■ **Consigne A**:
Résumez en deux phrases le texte sur la pièce de Nassim Soleimanpour.
+-------+
Confiné en son pays, le dramaturge iranien Nassim Soleimanpour distribue ses textes à l’étranger où ils seront traduits en une trentaine de langues et joués dans plus de 50 pays. Il ne verra alors jamais ces productions. Ayant obtenu son passeport en 2013, l’auteur peut désormais jouer son propre rôle dans cette quatrième pièce, autoréférentielle, où il entend reprendre le temps perdu pour se faire des ami·es dans tous les ports. Nassim, signifie « brise » en farsi. « Une histoire, c’est comme une brise. Et un filet ne peut jamais capturer une brise. »
Il ne s’agit pas d’un simple désir de fuir l’enfermement, mais d’un projet de rencontre réelle axé sur la communication et le partage d’un moment clé dans la vie de chacun·e. La procédure est singulière : la pièce est « jouée » par un comédien ou une comédienne différente à chaque représentation (pendant le Carrefour : Valérie Laroche, Erika Gagnon, Anne-Marie Olivier) qui ne connaît ni l’auteur ni le texte qu’elle doit défendre. Elle n’a ni indice sur la mise en scène, ni sur son personnage. Pour toute consigne, elle doit apporter son cellulaire. Sur la scène dépouillée, un micro et une table, où est déposée une boîte dans laquelle se trouve le texte. En fond de scène, un écran qu’utilisera l’auteur pour diriger la comédienne.
+-------+
■ **Consigne B**:
Disposez en tableau Markdown les lignes des données fournies, depuis la première jusqu'à celle qui contient « var sketch = newSketch(context, id », incluse, avec une colonne Numéro et une colonne Ligne, en omettant les lignes vides.
+-------+
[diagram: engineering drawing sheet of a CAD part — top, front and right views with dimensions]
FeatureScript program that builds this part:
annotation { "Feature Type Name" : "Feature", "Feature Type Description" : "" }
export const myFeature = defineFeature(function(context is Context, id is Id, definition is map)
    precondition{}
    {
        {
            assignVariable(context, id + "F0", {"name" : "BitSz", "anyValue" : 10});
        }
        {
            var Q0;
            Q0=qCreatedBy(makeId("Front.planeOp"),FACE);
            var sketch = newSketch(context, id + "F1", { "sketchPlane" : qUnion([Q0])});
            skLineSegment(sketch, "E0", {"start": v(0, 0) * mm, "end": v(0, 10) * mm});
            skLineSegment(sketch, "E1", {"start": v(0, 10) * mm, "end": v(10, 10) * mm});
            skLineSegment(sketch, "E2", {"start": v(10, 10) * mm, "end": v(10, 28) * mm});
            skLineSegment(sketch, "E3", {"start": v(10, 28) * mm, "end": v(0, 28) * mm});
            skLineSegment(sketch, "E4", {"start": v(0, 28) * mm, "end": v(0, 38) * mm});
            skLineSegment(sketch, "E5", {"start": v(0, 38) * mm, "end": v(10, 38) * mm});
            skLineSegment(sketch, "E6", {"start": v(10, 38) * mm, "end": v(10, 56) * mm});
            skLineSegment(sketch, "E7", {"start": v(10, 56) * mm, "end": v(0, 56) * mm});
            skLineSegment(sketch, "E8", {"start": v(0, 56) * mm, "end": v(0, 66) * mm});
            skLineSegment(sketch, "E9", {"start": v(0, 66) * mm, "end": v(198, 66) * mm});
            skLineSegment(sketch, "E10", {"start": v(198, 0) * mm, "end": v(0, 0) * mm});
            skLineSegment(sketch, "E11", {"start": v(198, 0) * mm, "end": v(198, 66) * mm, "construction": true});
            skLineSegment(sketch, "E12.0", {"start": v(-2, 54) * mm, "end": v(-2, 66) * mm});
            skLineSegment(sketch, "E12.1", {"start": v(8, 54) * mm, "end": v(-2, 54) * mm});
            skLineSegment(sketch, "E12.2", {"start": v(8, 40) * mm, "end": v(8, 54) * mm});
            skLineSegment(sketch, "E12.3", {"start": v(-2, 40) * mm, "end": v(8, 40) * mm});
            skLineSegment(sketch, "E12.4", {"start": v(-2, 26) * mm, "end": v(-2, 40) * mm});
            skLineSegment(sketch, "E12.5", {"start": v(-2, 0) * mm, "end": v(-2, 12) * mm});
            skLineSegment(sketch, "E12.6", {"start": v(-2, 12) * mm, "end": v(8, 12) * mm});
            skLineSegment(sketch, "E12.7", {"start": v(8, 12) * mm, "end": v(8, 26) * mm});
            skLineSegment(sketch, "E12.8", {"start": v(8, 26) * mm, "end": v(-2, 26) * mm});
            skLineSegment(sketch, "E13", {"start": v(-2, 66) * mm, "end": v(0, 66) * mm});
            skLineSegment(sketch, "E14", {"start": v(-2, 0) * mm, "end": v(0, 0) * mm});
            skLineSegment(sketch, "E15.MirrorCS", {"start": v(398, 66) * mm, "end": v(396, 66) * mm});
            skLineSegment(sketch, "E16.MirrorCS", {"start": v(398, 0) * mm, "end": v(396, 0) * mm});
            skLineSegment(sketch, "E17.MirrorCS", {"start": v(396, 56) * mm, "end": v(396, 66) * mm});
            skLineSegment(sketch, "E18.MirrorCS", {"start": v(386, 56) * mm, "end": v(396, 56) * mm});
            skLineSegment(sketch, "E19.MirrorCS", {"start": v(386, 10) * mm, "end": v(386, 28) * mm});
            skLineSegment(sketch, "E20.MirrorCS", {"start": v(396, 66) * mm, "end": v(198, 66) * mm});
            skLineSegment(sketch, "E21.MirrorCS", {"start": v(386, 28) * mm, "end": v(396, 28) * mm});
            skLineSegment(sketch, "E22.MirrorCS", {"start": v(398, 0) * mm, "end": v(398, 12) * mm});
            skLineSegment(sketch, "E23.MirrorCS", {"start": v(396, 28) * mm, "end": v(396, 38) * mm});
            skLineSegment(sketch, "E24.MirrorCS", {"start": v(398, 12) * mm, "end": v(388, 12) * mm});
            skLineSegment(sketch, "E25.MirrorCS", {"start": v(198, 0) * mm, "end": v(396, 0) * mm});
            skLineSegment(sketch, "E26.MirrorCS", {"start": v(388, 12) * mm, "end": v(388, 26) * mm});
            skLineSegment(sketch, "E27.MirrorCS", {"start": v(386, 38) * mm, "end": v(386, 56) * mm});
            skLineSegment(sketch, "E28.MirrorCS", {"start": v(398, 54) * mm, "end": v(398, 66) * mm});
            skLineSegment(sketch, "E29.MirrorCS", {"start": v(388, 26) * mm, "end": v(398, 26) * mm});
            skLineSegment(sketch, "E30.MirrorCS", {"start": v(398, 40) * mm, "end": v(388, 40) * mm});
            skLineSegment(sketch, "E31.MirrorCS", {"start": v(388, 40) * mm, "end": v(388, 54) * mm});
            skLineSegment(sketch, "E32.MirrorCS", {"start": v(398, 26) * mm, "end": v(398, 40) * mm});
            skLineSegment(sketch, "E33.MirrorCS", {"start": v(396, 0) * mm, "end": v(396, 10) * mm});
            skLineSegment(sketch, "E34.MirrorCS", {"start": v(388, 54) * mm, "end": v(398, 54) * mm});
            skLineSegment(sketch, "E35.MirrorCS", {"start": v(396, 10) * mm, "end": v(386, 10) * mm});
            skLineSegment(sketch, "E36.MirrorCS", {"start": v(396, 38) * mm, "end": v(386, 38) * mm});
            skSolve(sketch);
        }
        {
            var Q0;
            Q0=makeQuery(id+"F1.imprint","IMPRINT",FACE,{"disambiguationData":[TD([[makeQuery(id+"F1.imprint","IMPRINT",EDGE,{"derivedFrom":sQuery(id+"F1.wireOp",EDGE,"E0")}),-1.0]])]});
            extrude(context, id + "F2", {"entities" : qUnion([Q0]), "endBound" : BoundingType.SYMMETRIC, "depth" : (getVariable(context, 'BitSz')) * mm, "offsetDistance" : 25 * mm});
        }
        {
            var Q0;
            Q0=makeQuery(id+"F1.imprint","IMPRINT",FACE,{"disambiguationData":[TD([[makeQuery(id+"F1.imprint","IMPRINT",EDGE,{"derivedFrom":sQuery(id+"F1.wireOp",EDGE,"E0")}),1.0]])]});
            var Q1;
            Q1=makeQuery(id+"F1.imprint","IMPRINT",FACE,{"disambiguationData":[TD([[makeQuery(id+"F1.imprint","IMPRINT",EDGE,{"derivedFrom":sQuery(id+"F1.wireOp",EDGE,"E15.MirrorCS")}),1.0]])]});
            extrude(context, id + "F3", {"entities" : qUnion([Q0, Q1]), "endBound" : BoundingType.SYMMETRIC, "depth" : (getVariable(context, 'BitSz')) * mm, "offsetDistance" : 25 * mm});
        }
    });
+-------+
■ **Corrigé de l'exercice A**:
Longtemps confiné en son pays, le dramaturge iranien Nassim Soleimanpour a vu ses textes traduits et joués à l'étranger sans jamais assister à ces productions ; ayant obtenu son passeport en 2013, il peut désormais jouer son propre rôle dans cette quatrième pièce autoréférentielle, conçue comme un projet de rencontre réelle axé sur la communication et le partage. À chaque représentation, un comédien ou une comédienne différente, qui ne connaît ni l'auteur ni le texte, trouve celui-ci dans une boîte posée sur une table, tandis que l'auteur dirige l'interprète au moyen d'un écran en fond de scène.

■ **Corrigé de l'exercice B**:
| Numéro | Ligne |
|---|---|
| 1 | [diagram: engineering drawing sheet of a CAD part — top, front and right views with dimensions] |
| 2 | FeatureScript program that builds this part: |
| 3 | annotation { "Feature Type Name" : "Feature", "Feature Type Description" : "" } |
| 4 | export const myFeature = defineFeature(function(context is Context, id is Id, definition is map) |
| 5 |     precondition{} |
| 6 |     { |
| 7 |         { |
| 8 |             assignVariable(context, id + "F0", {"name" : "BitSz", "anyValue" : 10}); |
| 9 |         } |
| 10 |         { |
| 11 |             var Q0; |
| 12 |             Q0=qCreatedBy(makeId("Front.planeOp"),FACE); |
| 13 |             var sketch = newSketch(context, id + "F1", { "sketchPlane" : qUnion([Q0])}); |